Everyone expected Browne to recommend “lifting the cap” on what universities could charge in the way of fees – currently just over £3000 – but it was not expected that he would propose the complete removal of funding from non-STEM teaching. This would have the arguably paradoxical effect of making some of the UK’s leading universities (Imperial, say) largely state-funded institutions, while many less prestigious institutions, with little or no STEM and hardly any research, would become effectively private, as almost all their income would be from student tuition fees. It is hard to see how many government policies – widening participation, or engagement with business, say – would be implemented in such a context, with the government’s current financial levers removed.
Browne makes a number of recommendations that have not featured at all in general media reports - which have all focused on the fees issues - but which are of great interest to university managers and students of higher education. Many of these measures appear to be of a centralising sort, with greater control being proposed over academic standards and with a new, more centralised Higher Education Council overseeing the system, for example. So there is an odd mixture of reliance on market forces plus more intrusive state controls.

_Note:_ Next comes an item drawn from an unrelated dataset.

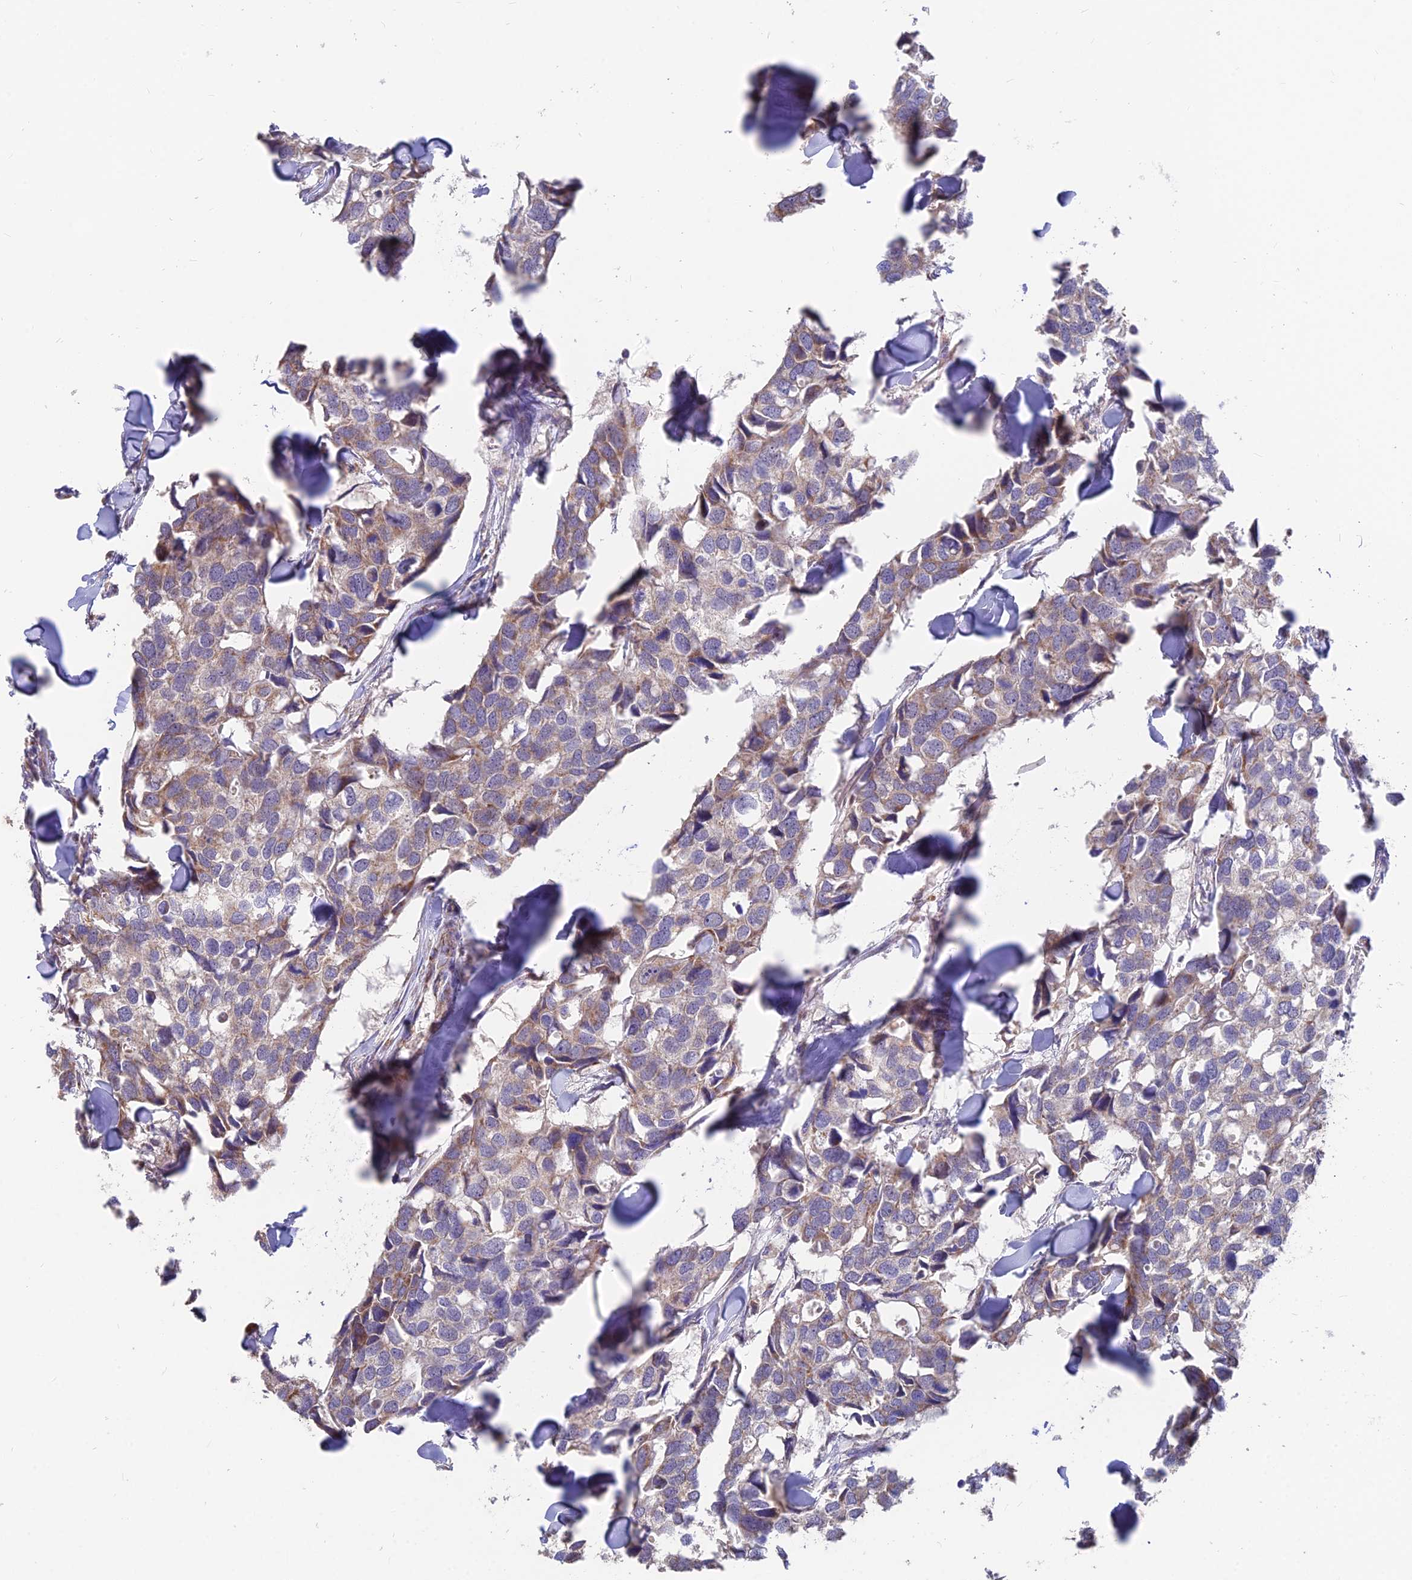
{"staining": {"intensity": "weak", "quantity": "25%-75%", "location": "cytoplasmic/membranous"}, "tissue": "breast cancer", "cell_type": "Tumor cells", "image_type": "cancer", "snomed": [{"axis": "morphology", "description": "Duct carcinoma"}, {"axis": "topography", "description": "Breast"}], "caption": "Protein staining reveals weak cytoplasmic/membranous expression in about 25%-75% of tumor cells in breast cancer. (DAB (3,3'-diaminobenzidine) IHC, brown staining for protein, blue staining for nuclei).", "gene": "IFT22", "patient": {"sex": "female", "age": 83}}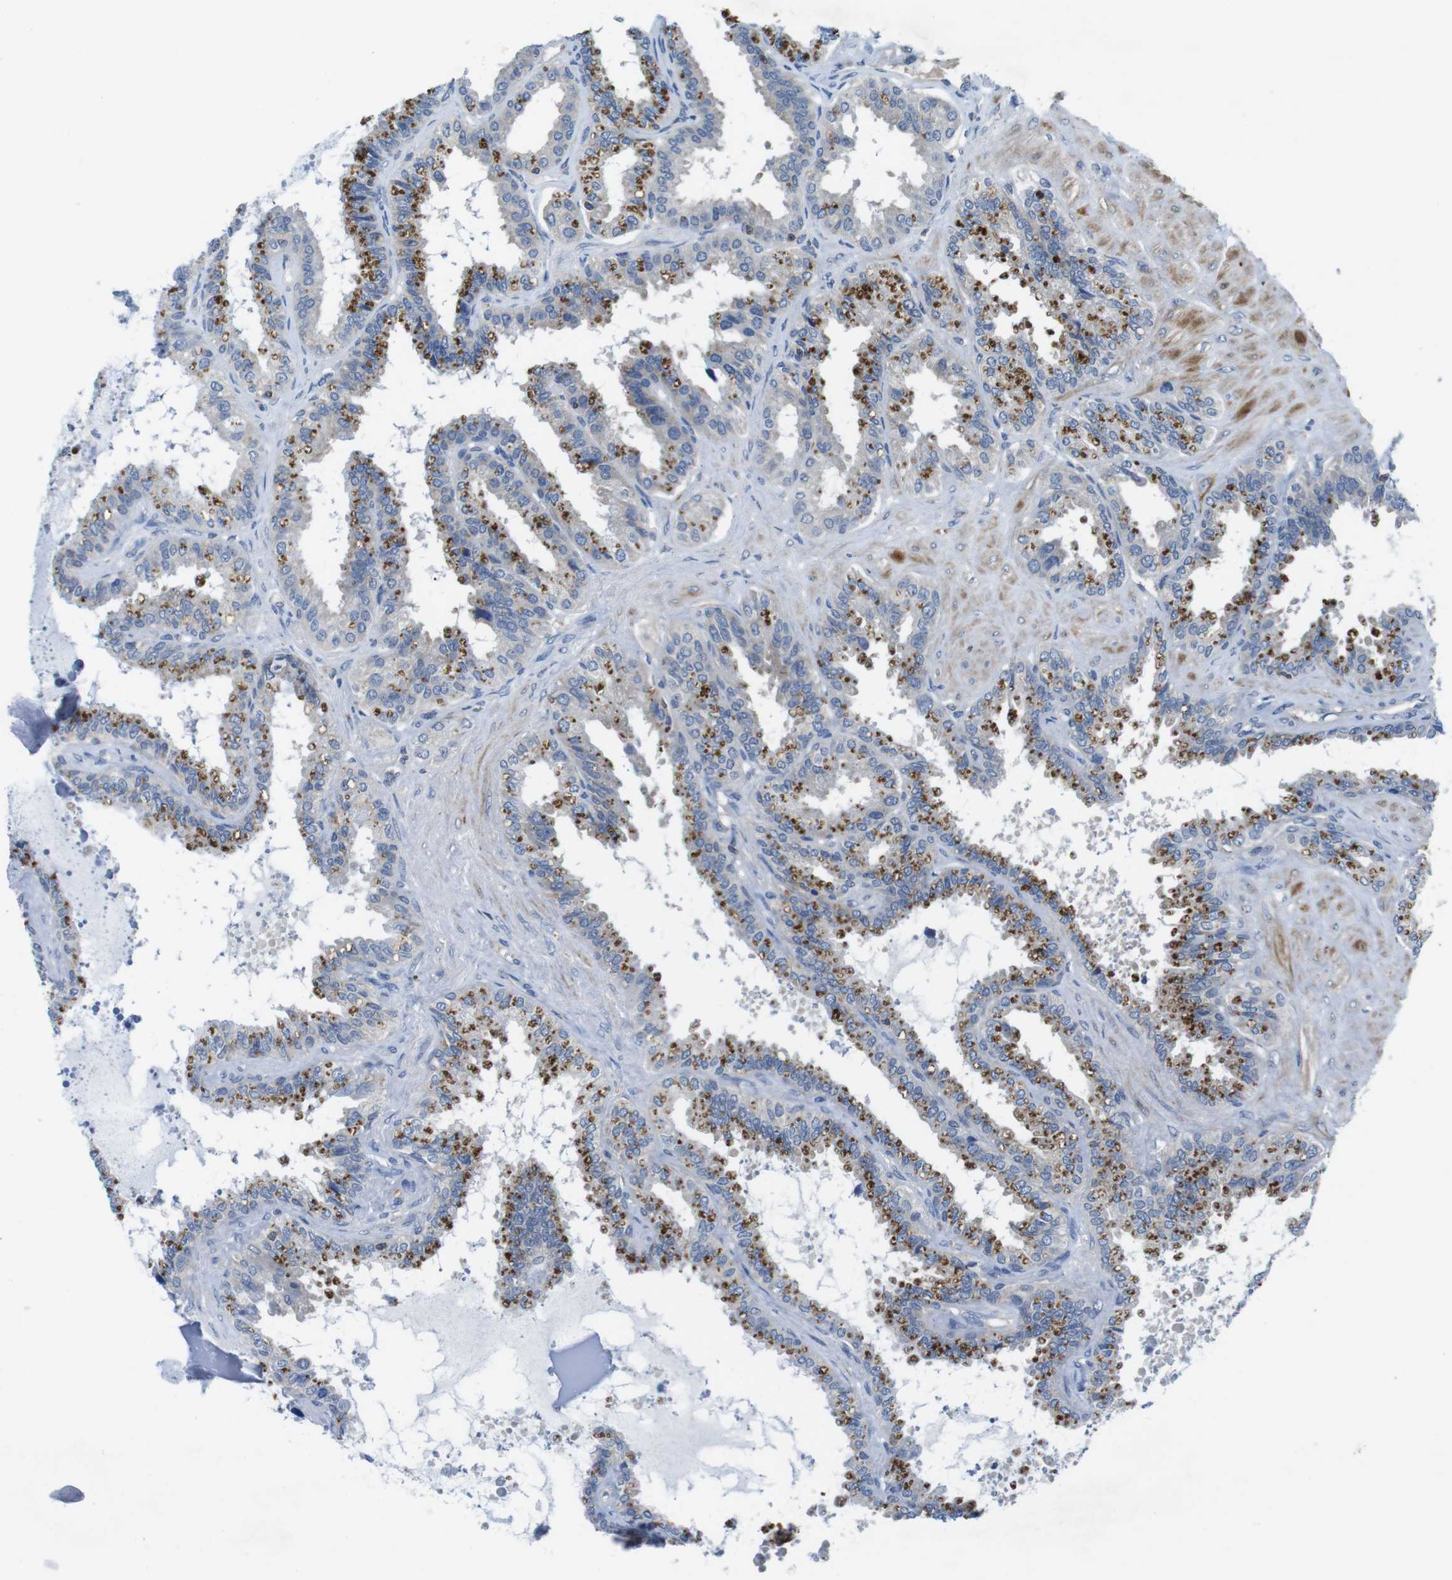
{"staining": {"intensity": "moderate", "quantity": ">75%", "location": "cytoplasmic/membranous"}, "tissue": "seminal vesicle", "cell_type": "Glandular cells", "image_type": "normal", "snomed": [{"axis": "morphology", "description": "Normal tissue, NOS"}, {"axis": "topography", "description": "Seminal veicle"}], "caption": "Immunohistochemistry photomicrograph of normal seminal vesicle stained for a protein (brown), which reveals medium levels of moderate cytoplasmic/membranous staining in approximately >75% of glandular cells.", "gene": "PIK3CD", "patient": {"sex": "male", "age": 46}}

It is not clear at present how far Browne’s proposals will be implemented. We are operating in completely unknown territory in terms of possible student responses to much higher tuition fees, the impact of this on institutional incomes (and viability in some cases), and the political fallout once students and their parents confront the reality of what is being proposed. It is not clear to me how much of Browne will, in the event, be politically saleable. My guess is that we see a greatly-modified set of proposals actually implemented, though much higher tuition fees seem here to stay.